Hi guys an girls , I've always shot flatbands (tbg) I also shoot gangster style , but I've never shot a tubed catty an fancies giving it a go , but don't want 2 b shelling out loads of cash as I've already gone catty mad an have over 15 varieties lol , please include pics if u wish , cheers Craig


----------



## treefork (Feb 1, 2010)

Mount tubes on one of the fifteen cattys you own .


----------



## JonM (Aug 17, 2013)

treefork said:


> Mount tubes on one of the fifteen cattys you own .


 :yeahthat: :wave:


----------



## Snib87 (Feb 19, 2016)

But which tubes do I buy I'm clueless ?


----------



## Vly62 (Feb 21, 2015)

All depends on what you shoot for ammo. I suggest by looking at simpleshot.com, they sell the main varieties of tubes. I also believe they give a description of what size ammo for each tube size.


----------



## Snib87 (Feb 19, 2016)

Cheers vly62 I'll take a look an I shoot 9.5mm steels


----------



## Alfred E.M. (Jul 5, 2014)

*Another option, dankung.com offers dozens of stainless tube shooters, most quite reasonable, shipping included in the price.*

*http://www.dankung.com/Gcontent/luck-rings-microdankung-slingshot_1273*

*http://www.dankung.com/Gcontent/general-stainless-steel-dankung-hunting-slingshot-ii_1233*

*http://www.dankung.com/Gcontent/ergonomic-dancing-slingshot-grooves_1073*


----------



## Samurai Samoht (Apr 6, 2013)

I primarily shoot 9.5mm (3/8") steel as well. Target shooting at 33ft (10m) typically. With tubes I recently have been using* looped* 1632's (Dankung) and *single* 1842's. If you loop the 1842's you also get some decent power for throwing heavier ammo and you could step back to a greater distance. I also find that 1842 and 1745 tubing lasts longer than the 1632.
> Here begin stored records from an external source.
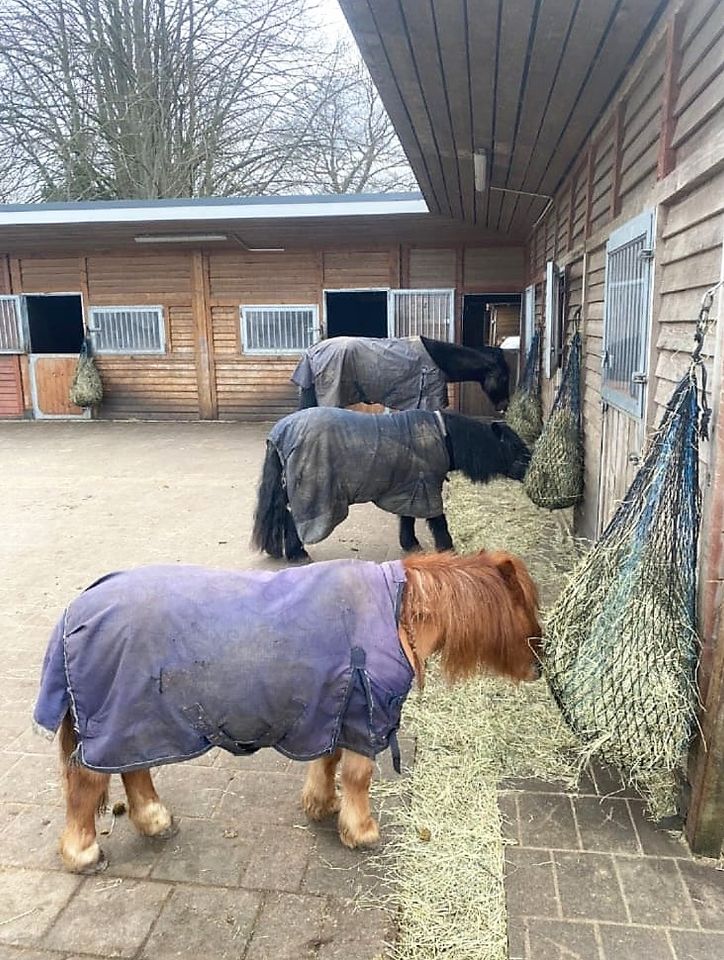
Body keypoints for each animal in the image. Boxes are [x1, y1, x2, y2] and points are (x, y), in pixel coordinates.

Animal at [43, 548, 536, 872]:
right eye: (523, 603)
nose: (538, 660)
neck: (394, 610)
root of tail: (74, 612)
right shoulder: (364, 718)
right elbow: (358, 775)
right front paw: (361, 831)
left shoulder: (334, 707)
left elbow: (328, 760)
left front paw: (322, 804)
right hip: (115, 720)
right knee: (88, 781)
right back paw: (83, 854)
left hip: (136, 720)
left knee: (133, 767)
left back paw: (154, 820)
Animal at [252, 406, 528, 564]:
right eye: (514, 446)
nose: (529, 466)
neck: (443, 437)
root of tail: (279, 432)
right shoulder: (426, 488)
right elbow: (438, 522)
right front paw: (448, 549)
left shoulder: (410, 488)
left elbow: (407, 517)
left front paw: (410, 544)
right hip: (308, 490)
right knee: (293, 517)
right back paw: (297, 553)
At 33ft single 1745's will easily do the job and more, so it's also good for greater distance and heavier ammo. For those reasons I personally see it as an economical choice. But that's just me. 

If the budget can handle it maybe try a couple different kinds from simple-shot.com or find a local distributor. You could also check out the Dankung website for bulk lengths.

Hope that helps a little.

Tom


----------



## NaturalFork (Jan 21, 2010)

I think the small diameter (chinese) tubes outperform the traditional large tubes found on department store slingshots.


----------